VI FU UN GRAN RUMORE e mi svegliai, chiedendomi dove potevo essere capitato. Dopo un momento di perplessità, mi resi conto di essermi addormentato col capo appoggiato al tavolo della cucina: ciò mi aveva procurato un terribile torcicollo.

Mi alzai barcollando, e guardai l’orologio. Erano le nove e dieci. Il rumore continuava. Mi avviai verso la porta d’entrata e l’aprii. La vedova Frye quasi mi cascò fra le braccia, tanto stava battendo con forza alla porta.

«Samuele,» ansimò, «avete saputo quello che è successo?»

«Non ho sentito niente,» dissi, «salvo il baccano che facevate bussando alla porta.»

«Ne hanno parlato alla radio.»

«Sapete benissimo che non ho né radio, né telefono, né TV. Non mi sento portato verso questi apparecchi moderni.»

«Riguarda gli stranieri,» disse. «Come quello che avete voi. Il popolo straniero gentile e comprensivo. Sono dappertutto. In tutti i punti della Terra. Sono moltissimi. Migliaia. Forse milioni…»

Le diedi uno spintone ed uscii per vedere con i miei occhi.

Alcuni erano seduti sui gradini delle case, altri passeggiavano su e giù per la strada, altri ancora giocavano a nascondersi con assoluta incoscienza.

«E’ così dappertutto!» gridò la vedova Frye. «La radio l’ha appena detto. Sono talmente numerosi che ogni singolo abitante della Terra potrà averne uno per sé. Non è meraviglioso?»

Quel Jack, che disgraziato, che imbroglione, dissi a me stesso. A sentire lui erano pochissimi, la sua cultura era così civilizzata ed equilibrata che non vi era posto per gli psicopatici.

A dire il vero non mi aveva detto quanti erano — almeno con precisione.

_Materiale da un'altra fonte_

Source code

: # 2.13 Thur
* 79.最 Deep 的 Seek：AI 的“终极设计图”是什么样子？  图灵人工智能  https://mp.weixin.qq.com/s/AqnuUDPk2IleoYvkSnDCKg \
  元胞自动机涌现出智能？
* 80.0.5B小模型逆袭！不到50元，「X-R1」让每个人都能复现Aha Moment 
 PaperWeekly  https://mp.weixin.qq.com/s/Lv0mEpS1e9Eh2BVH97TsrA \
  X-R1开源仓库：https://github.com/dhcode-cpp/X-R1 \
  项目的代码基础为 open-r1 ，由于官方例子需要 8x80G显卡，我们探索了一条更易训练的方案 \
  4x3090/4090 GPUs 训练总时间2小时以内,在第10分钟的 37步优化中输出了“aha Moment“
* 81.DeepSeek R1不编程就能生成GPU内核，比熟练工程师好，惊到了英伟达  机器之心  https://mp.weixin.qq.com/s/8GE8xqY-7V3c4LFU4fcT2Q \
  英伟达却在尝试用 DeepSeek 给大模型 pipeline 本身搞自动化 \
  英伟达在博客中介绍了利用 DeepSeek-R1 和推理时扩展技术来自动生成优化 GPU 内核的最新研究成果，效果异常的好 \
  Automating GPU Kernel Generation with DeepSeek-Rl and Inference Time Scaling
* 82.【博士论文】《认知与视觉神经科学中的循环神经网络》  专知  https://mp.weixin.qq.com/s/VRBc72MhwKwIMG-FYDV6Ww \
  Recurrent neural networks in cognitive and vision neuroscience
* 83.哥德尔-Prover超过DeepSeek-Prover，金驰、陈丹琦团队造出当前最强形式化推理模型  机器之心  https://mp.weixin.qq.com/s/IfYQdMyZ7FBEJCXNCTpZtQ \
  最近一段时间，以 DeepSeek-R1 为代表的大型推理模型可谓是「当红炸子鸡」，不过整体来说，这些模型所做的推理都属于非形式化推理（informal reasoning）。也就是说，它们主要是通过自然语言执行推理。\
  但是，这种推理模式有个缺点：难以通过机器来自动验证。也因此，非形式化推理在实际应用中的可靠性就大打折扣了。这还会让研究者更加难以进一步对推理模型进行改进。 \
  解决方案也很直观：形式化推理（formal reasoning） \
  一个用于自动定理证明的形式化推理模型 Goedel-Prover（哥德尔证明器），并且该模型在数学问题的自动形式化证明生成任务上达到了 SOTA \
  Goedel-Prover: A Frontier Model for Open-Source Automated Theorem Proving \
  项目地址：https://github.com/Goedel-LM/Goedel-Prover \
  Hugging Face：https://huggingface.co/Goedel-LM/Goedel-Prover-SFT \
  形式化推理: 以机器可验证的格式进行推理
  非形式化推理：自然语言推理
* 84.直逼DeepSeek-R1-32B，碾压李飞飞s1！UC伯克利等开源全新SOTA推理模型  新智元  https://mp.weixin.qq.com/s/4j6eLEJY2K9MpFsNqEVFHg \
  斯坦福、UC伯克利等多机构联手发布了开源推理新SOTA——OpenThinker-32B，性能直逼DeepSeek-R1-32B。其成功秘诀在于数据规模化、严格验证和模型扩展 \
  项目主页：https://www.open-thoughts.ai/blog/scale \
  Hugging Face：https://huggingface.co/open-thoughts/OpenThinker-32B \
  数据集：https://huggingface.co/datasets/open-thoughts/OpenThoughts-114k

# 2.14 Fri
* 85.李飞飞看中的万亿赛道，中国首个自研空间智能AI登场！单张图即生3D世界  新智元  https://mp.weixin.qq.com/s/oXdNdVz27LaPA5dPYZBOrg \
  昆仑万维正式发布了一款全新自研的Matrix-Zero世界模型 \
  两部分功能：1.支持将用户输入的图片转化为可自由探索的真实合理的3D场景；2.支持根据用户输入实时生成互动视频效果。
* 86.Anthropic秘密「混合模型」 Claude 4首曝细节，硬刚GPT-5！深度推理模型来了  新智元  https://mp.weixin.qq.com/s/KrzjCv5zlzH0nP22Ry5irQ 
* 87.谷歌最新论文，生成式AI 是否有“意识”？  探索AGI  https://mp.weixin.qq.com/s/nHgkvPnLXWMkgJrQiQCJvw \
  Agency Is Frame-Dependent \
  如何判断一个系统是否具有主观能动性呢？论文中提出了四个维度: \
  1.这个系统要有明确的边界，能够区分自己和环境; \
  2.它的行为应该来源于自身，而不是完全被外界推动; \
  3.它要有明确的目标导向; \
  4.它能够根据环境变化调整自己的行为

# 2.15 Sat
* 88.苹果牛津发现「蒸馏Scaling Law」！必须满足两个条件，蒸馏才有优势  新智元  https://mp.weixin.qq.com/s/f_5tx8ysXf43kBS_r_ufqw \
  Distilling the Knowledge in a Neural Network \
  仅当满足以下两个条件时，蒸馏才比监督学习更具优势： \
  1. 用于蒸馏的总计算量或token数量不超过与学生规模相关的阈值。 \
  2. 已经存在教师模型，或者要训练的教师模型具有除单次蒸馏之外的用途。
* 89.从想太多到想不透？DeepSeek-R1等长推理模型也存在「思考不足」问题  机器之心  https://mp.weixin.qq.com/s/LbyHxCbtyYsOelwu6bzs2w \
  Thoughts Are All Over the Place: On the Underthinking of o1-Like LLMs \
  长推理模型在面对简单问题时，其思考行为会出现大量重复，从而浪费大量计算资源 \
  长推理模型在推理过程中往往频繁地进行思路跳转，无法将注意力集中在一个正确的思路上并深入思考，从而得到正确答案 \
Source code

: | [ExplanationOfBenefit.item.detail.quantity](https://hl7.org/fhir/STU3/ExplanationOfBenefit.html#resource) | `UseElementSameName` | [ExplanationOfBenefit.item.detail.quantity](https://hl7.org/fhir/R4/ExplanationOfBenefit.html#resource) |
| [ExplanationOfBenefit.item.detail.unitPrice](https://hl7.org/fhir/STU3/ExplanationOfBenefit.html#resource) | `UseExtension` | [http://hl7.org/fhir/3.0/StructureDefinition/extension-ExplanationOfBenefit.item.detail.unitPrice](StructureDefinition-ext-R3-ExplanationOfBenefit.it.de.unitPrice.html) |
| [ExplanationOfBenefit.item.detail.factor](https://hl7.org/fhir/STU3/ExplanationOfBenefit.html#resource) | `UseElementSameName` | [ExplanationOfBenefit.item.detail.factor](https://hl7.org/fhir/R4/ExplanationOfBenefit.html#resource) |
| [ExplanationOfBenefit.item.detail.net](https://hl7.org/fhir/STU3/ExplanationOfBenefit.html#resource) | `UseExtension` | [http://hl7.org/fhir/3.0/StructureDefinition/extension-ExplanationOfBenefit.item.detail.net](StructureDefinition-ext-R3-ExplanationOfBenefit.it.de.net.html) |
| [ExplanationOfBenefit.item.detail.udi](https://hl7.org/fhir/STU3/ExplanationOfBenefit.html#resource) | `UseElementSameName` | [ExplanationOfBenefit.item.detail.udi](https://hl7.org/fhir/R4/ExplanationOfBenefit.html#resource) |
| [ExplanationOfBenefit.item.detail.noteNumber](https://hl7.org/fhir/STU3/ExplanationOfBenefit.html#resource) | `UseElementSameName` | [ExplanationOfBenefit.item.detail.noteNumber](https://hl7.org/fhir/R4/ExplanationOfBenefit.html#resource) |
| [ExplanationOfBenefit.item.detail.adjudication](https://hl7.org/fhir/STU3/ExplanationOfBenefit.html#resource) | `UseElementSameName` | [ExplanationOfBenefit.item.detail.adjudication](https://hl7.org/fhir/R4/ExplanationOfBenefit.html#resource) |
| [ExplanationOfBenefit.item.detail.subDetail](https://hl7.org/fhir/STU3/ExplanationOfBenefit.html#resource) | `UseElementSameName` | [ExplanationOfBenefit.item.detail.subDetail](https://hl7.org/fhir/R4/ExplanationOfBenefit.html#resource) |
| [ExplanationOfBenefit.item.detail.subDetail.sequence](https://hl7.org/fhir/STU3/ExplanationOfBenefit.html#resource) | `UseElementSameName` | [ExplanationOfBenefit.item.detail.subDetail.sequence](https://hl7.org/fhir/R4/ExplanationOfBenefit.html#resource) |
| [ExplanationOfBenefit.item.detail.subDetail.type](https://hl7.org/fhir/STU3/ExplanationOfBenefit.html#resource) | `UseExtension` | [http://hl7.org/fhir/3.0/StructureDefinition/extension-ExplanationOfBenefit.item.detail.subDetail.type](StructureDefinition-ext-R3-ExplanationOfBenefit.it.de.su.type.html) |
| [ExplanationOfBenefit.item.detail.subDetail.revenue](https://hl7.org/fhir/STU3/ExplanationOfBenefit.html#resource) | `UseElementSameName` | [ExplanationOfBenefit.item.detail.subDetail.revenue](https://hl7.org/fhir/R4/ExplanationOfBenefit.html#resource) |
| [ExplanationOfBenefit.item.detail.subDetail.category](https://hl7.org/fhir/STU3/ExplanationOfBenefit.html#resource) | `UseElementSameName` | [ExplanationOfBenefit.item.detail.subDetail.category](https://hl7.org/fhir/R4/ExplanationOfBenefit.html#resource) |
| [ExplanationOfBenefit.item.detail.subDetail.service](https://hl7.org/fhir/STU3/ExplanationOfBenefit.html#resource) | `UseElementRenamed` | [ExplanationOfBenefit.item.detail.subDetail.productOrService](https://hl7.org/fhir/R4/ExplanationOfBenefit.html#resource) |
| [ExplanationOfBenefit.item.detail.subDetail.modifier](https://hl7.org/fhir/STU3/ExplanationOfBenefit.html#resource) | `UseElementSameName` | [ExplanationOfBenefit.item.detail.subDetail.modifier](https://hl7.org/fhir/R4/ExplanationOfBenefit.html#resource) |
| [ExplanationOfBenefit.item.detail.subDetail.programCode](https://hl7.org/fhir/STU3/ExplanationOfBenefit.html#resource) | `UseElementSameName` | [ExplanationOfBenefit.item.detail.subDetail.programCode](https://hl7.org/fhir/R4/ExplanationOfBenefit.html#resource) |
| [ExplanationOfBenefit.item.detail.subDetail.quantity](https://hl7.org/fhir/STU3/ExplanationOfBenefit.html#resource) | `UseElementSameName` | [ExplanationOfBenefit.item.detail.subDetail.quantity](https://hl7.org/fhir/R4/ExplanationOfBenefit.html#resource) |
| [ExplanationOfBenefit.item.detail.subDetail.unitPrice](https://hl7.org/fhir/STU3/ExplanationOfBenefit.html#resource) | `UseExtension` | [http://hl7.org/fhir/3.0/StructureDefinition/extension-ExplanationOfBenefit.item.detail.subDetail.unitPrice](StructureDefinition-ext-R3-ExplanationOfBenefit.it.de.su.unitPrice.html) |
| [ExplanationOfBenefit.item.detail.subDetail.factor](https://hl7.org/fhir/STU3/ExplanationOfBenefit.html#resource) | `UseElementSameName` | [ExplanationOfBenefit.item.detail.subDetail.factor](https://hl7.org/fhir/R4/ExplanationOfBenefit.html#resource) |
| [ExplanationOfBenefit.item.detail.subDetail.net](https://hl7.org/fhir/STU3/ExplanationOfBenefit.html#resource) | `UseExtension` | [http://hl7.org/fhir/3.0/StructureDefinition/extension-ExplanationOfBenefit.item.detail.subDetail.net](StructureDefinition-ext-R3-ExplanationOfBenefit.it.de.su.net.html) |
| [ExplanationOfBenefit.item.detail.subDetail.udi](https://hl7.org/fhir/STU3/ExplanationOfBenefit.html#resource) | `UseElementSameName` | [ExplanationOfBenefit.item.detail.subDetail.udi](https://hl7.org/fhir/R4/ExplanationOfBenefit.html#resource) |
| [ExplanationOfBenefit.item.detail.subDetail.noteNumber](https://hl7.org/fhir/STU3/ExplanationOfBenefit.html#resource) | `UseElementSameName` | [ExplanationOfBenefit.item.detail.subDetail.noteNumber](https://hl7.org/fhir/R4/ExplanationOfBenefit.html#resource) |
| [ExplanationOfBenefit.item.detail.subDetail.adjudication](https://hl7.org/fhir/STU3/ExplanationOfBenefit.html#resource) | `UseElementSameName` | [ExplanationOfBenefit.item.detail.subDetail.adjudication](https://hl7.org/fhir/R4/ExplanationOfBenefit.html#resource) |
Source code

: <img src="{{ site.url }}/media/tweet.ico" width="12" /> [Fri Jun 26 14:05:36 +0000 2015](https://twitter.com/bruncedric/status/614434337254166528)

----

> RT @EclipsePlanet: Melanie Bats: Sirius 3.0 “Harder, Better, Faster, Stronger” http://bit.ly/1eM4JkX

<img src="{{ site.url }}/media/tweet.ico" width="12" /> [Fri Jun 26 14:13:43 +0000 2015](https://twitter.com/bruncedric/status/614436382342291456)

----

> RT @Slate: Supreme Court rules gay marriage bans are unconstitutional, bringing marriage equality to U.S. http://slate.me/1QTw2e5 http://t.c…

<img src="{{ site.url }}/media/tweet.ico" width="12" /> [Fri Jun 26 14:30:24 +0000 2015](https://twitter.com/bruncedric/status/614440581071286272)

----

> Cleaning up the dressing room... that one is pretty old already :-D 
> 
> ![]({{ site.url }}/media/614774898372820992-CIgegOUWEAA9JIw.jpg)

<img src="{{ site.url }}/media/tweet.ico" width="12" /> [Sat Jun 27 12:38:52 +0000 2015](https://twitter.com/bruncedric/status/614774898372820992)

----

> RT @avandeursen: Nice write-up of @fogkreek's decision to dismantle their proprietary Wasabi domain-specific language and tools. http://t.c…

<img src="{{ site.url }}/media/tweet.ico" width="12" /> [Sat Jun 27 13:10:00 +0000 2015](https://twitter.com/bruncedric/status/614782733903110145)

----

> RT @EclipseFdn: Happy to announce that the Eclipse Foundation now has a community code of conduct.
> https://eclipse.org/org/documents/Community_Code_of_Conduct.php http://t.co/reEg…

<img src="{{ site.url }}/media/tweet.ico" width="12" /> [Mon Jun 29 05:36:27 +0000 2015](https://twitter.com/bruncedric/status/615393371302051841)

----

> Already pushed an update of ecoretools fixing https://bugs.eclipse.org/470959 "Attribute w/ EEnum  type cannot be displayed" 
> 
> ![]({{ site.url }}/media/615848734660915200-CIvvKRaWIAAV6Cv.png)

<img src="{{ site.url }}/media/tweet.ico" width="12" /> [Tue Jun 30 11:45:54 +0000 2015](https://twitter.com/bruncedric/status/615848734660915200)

E, probabilmente, tutti quelli che ci aveva mandato sulla terra erano pochissimi a paragone della popolazione totale del suo pianeta.

Improvvisamente pensai a qualcos’altro. Tirai fuori il mio orologio e lo guardai. Erano soltanto le nove e un quarto.

«Vedova Frye,» dissi. «Scusatemi ma devo fare una commissione.» Incominciai a correre lungo la strada più presto che potevo.

Uno dei Wilbur si staccò da un gruppo e incominciò a correre vicino a me.

«Signore,» disse. «Avete qualche dispiacere da raccontarmi?»

«No,» dissi. «Non ho mai dispiaceri.»

«Nemmeno dei piccoli fastidi?»

«Nemmeno.»

Poi mi venne in mente che vi era sì un grosso guaio, non per me solo, ma per tutto il mondo.

Poiché, con tutti i Wilbur che Jack aveva scaraventato sulla terra, entro poco tempo non vi sarebbero più stati psicopatici. Non vi sarebbero più stati guai né dolori. Dio, come sarebbe diventato tutto noioso!

Ma la cosa che mi premeva di più in quel momento era di correre il più presto possibile.

Dovevo arrivare alla banca prima che il Dottore fermasse il pagamento di quell’assegno di settemila dollari.